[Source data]
--- --- ---

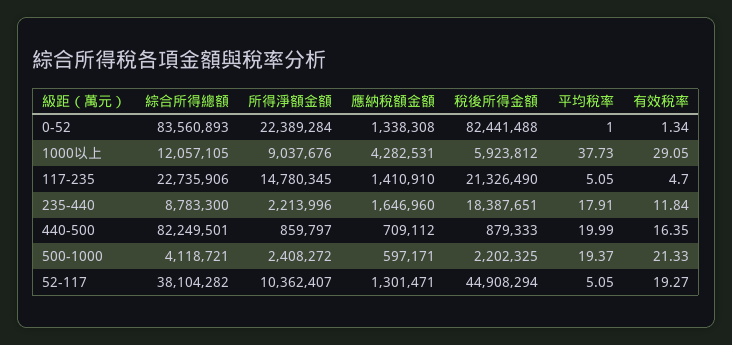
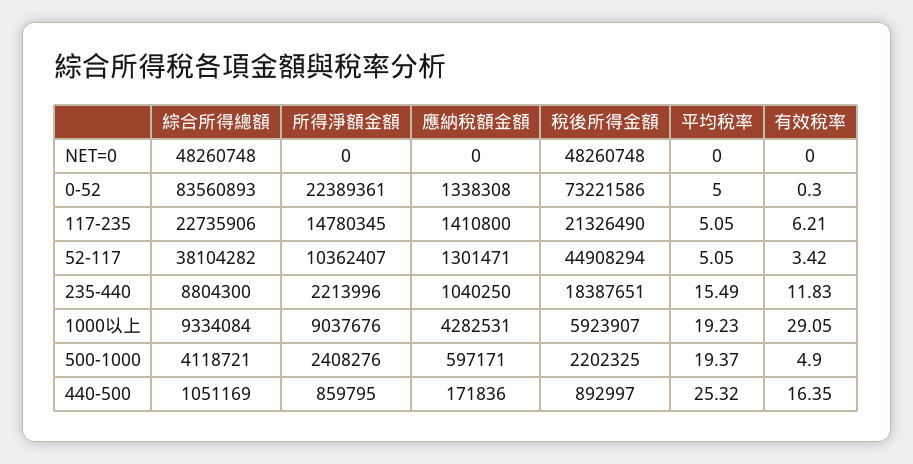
所得淨額金額, 0-52: 22389284 -> 22389361
稅後所得金額, 0-52: 82441488 -> 73221586
平均稅率, 0-52: 1 -> 5
有效稅率, 0-52: 1.34 -> 0.3
綜合所得總額, 1000以上: 12057105 -> 9334084
稅後所得金額, 1000以上: 5923812 -> 5923907
平均稅率, 1000以上: 37.73 -> 19.23
應納稅額金額, 117-235: 1410910 -> 1410800
有效稅率, 117-235: 4.7 -> 6.21
綜合所得總額, 235-440: 8783300 -> 8804300
應納稅額金額, 235-440: 1646960 -> 1040250
平均稅率, 235-440: 17.91 -> 15.49
有效稅率, 235-440: 11.84 -> 11.83
綜合所得總額, 440-500: 82249501 -> 1051169
所得淨額金額, 440-500: 859797 -> 859795
應納稅額金額, 440-500: 709112 -> 171836
稅後所得金額, 440-500: 879333 -> 892997
平均稅率, 440-500: 19.99 -> 25.32
所得淨額金額, 500-1000: 2408272 -> 2408276
有效稅率, 500-1000: 21.33 -> 4.9
有效稅率, 52-117: 19.27 -> 3.42
綜合所得總額, NET=0: none -> 48260748
所得淨額金額, NET=0: none -> 0
應納稅額金額, NET=0: none -> 0
稅後所得金額, NET=0: none -> 48260748
平均稅率, NET=0: none -> 0
有效稅率, NET=0: none -> 0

--- --- ---

◆ Task to complete: Where an entry contains an image, skip the image and write out the rest exactly.

◆ Your solution:
所得淨額金額, 0-52: 22389284 -> 22389361
稅後所得金額, 0-52: 82441488 -> 73221586
平均稅率, 0-52: 1 -> 5
有效稅率, 0-52: 1.34 -> 0.3
綜合所得總額, 1000以上: 12057105 -> 9334084
稅後所得金額, 1000以上: 5923812 -> 5923907
平均稅率, 1000以上: 37.73 -> 19.23
應納稅額金額, 117-235: 1410910 -> 1410800
有效稅率, 117-235: 4.7 -> 6.21
綜合所得總額, 235-440: 8783300 -> 8804300
應納稅額金額, 235-440: 1646960 -> 1040250
平均稅率, 235-440: 17.91 -> 15.49
有效稅率, 235-440: 11.84 -> 11.83
綜合所得總額, 440-500: 82249501 -> 1051169
所得淨額金額, 440-500: 859797 -> 859795
應納稅額金額, 440-500: 709112 -> 171836
稅後所得金額, 440-500: 879333 -> 892997
平均稅率, 440-500: 19.99 -> 25.32
所得淨額金額, 500-1000: 2408272 -> 2408276
有效稅率, 500-1000: 21.33 -> 4.9
有效稅率, 52-117: 19.27 -> 3.42
綜合所得總額, NET=0: none -> 48260748
所得淨額金額, NET=0: none -> 0
應納稅額金額, NET=0: none -> 0
稅後所得金額, NET=0: none -> 48260748
平均稅率, NET=0: none -> 0
有效稅率, NET=0: none -> 0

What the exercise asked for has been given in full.